* GIVEN REQUEST: Format every line of the material below as a JSON list of strings, one string per line, leaving out blank lines.

Stored items:
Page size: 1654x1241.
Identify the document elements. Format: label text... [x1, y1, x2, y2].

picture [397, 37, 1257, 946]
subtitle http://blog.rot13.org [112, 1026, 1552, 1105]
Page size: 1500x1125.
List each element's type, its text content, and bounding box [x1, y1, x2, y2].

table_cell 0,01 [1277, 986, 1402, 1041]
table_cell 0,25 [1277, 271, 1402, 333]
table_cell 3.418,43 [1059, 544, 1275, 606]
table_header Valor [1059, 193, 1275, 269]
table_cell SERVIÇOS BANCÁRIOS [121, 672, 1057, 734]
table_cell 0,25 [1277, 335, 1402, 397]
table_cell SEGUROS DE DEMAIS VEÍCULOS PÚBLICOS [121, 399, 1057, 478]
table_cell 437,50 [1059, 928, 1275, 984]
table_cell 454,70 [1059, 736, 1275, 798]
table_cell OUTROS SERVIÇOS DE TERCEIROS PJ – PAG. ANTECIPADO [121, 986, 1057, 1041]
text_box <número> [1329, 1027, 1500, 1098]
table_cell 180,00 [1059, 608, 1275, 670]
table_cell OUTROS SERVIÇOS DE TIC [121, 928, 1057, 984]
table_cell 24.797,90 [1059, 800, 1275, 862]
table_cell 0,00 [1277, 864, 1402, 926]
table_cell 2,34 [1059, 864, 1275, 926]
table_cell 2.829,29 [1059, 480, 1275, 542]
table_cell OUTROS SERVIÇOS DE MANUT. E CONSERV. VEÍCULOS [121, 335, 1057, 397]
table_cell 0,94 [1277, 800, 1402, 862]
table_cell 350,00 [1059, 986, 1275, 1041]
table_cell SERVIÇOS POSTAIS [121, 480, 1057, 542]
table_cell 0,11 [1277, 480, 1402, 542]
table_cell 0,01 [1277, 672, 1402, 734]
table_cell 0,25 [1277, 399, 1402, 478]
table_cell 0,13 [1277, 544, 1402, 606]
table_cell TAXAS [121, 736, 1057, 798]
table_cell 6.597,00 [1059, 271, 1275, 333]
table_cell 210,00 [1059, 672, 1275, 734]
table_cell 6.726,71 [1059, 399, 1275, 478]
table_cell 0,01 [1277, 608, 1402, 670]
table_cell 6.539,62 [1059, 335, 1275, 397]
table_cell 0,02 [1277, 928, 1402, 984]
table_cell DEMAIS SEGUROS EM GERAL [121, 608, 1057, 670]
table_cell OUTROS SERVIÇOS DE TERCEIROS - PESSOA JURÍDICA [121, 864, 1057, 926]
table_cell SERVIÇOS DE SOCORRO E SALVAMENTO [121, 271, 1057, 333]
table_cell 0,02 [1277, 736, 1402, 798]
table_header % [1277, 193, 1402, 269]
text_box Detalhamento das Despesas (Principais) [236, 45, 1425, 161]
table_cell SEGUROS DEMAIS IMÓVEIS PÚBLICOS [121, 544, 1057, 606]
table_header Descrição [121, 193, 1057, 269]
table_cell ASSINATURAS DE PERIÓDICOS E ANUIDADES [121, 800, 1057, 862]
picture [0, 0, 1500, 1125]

* ANSWER TO THE TASK:
[
  "Page size: 1654x1241.",
  "Identify the document elements. Format: label text... [x1, y1, x2, y2].",
  "picture [397, 37, 1257, 946]",
  "subtitle http://blog.rot13.org [112, 1026, 1552, 1105]",
  "Page size: 1500x1125.",
  "List each element's type, its text content, and bounding box [x1, y1, x2, y2].",
  "table_cell 0,01 [1277, 986, 1402, 1041]",
  "table_cell 0,25 [1277, 271, 1402, 333]",
  "table_cell 3.418,43 [1059, 544, 1275, 606]",
  "table_header Valor [1059, 193, 1275, 269]",
  "table_cell SERVIÇOS BANCÁRIOS [121, 672, 1057, 734]",
  "table_cell 0,25 [1277, 335, 1402, 397]",
  "table_cell SEGUROS DE DEMAIS VEÍCULOS PÚBLICOS [121, 399, 1057, 478]",
  "table_cell 437,50 [1059, 928, 1275, 984]",
  "table_cell 454,70 [1059, 736, 1275, 798]",
  "table_cell OUTROS SERVIÇOS DE TERCEIROS PJ – PAG. ANTECIPADO [121, 986, 1057, 1041]",
  "text_box <número> [1329, 1027, 1500, 1098]",
  "table_cell 180,00 [1059, 608, 1275, 670]",
  "table_cell OUTROS SERVIÇOS DE TIC [121, 928, 1057, 984]",
  "table_cell 24.797,90 [1059, 800, 1275, 862]",
  "table_cell 0,00 [1277, 864, 1402, 926]",
  "table_cell 2,34 [1059, 864, 1275, 926]",
  "table_cell 2.829,29 [1059, 480, 1275, 542]",
  "table_cell OUTROS SERVIÇOS DE MANUT. E CONSERV. VEÍCULOS [121, 335, 1057, 397]",
  "table_cell 0,94 [1277, 800, 1402, 862]",
  "table_cell 350,00 [1059, 986, 1275, 1041]",
  "table_cell SERVIÇOS POSTAIS [121, 480, 1057, 542]",
  "table_cell 0,11 [1277, 480, 1402, 542]",
  "table_cell 0,01 [1277, 672, 1402, 734]",
  "table_cell 0,25 [1277, 399, 1402, 478]",
  "table_cell 0,13 [1277, 544, 1402, 606]",
  "table_cell TAXAS [121, 736, 1057, 798]",
  "table_cell 6.597,00 [1059, 271, 1275, 333]",
  "table_cell 210,00 [1059, 672, 1275, 734]",
  "table_cell 6.726,71 [1059, 399, 1275, 478]",
  "table_cell 0,01 [1277, 608, 1402, 670]",
  "table_cell 6.539,62 [1059, 335, 1275, 397]",
  "table_cell 0,02 [1277, 928, 1402, 984]",
  "table_cell DEMAIS SEGUROS EM GERAL [121, 608, 1057, 670]",
  "table_cell OUTROS SERVIÇOS DE TERCEIROS - PESSOA JURÍDICA [121, 864, 1057, 926]",
  "table_cell SERVIÇOS DE SOCORRO E SALVAMENTO [121, 271, 1057, 333]",
  "table_cell 0,02 [1277, 736, 1402, 798]",
  "table_header % [1277, 193, 1402, 269]",
  "text_box Detalhamento das Despesas (Principais) [236, 45, 1425, 161]",
  "table_cell SEGUROS DEMAIS IMÓVEIS PÚBLICOS [121, 544, 1057, 606]",
  "table_header Descrição [121, 193, 1057, 269]",
  "table_cell ASSINATURAS DE PERIÓDICOS E ANUIDADES [121, 800, 1057, 862]",
  "picture [0, 0, 1500, 1125]"
]